SEÇÃO DO DOCUMENTO:

++++++++++++++++++++

Trabalhadores em situação análoga à escravidão são resgatados em obra na Região Metropolitana de Fortaleza

Resgate revelou condições degradantes e risco iminente à vida em obra no município de Pacatuba/CE.

Na semana passada, uma força-tarefa composta por procuradores do Ministério Público do Trabalho no Ceará (MPT-CE), auditores-fiscais do trabalho do Ministério do Trabalho e Emprego (MTE) e agentes da Polícia Federal realizou o resgate de 16 trabalhadores submetidos a condições degradantes em uma obra de construção de casas no município de Pacatuba/CE, na Região Metropolitana de Fortaleza.

Os trabalhadores, oriundos das cidades de Pastos Bons/MA, Buriti Bravo/MA, São João dos Patos/MA, Colinas/MA e Batalha/PI, foram encontrados em situação de grave e iminente risco à vida, vivendo em condições precárias de alojamento e higiene. Parte deles dormia ao relento por falta de espaço adequado, utilizava tampas de quentinhas como talheres e bebia água diretamente de garrafas PET, devido à ausência de copos individuais ou descartáveis. As passagens foram descontadas irregularmente dos salários, e a alimentação fornecida era frequentemente azeda e de baixa qualidade, além da escassez de água.



Durante a ação fiscal, um trabalhador sofreu um acidente e foi encaminhado à UPA. Uma procuradora do Trabalho que participava do resgate também esteve em risco, quando uma barra de ferro caiu próximo a ela. Diante da gravidade da situação, o canteiro de obras foi embargado pelos Auditores Fiscais do Trabalho até que a empresa responsável adote medidas que garantam condições seguras de trabalho.


Na última quinta-feira, 23 de outubro, na sede da Superintendência Regional do Trabalho, foram pagas as verbas rescisórias aos trabalhadores resgatados, com a presença dos Auditores Fiscais. Eles também receberam a devolução dos descontos indevidos referentes ao deslocamento para o Ceará e passagens de retorno para seus municípios de origem, custeadas pela empresa infratora.


O MPT-CE seguirá com a atuação no caso, por meio da realização de audiências, proposta de Termo de Ajuste de Conduta (TAC) e, se necessário, ajuizamento de ação civil pública.

++++++++++++++++++++

MATERIAL DE ESTUDO:
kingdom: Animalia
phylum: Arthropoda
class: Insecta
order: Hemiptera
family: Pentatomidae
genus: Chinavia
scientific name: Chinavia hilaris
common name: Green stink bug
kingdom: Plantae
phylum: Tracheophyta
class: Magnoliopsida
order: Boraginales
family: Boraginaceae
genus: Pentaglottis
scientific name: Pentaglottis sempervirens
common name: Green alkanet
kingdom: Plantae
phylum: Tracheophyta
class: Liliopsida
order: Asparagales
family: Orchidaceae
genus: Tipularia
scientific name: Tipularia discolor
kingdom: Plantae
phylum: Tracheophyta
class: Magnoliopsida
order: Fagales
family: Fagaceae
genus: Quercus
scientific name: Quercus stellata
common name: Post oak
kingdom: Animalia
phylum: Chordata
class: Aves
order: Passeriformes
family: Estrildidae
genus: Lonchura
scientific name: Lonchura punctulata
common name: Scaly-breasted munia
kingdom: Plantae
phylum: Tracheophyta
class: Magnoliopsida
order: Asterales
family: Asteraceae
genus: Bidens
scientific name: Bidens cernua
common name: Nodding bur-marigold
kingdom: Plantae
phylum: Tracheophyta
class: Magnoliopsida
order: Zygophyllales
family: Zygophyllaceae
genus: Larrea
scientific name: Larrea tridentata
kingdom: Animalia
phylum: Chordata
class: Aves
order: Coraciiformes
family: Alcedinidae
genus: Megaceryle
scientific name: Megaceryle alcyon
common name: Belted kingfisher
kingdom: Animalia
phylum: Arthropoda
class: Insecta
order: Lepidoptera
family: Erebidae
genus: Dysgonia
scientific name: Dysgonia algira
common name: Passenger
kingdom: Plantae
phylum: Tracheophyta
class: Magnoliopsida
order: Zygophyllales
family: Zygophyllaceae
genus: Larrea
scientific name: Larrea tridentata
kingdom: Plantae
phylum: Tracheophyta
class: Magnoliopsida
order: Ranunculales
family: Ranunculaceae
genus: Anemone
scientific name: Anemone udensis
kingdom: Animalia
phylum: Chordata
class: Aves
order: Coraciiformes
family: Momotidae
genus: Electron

++++++++++++++++++++

Reproduza, da notícia sobre o resgate de trabalhadores em Pacatuba, o trecho que vai de "Trabalhadores em situação" até "município de Pacatuba/CE.".

SOLUÇÃO:
Trabalhadores em situação análoga à escravidão são resgatados em obra na Região Metropolitana de Fortaleza

Resgate revelou condições degradantes e risco iminente à vida em obra no município de Pacatuba/CE.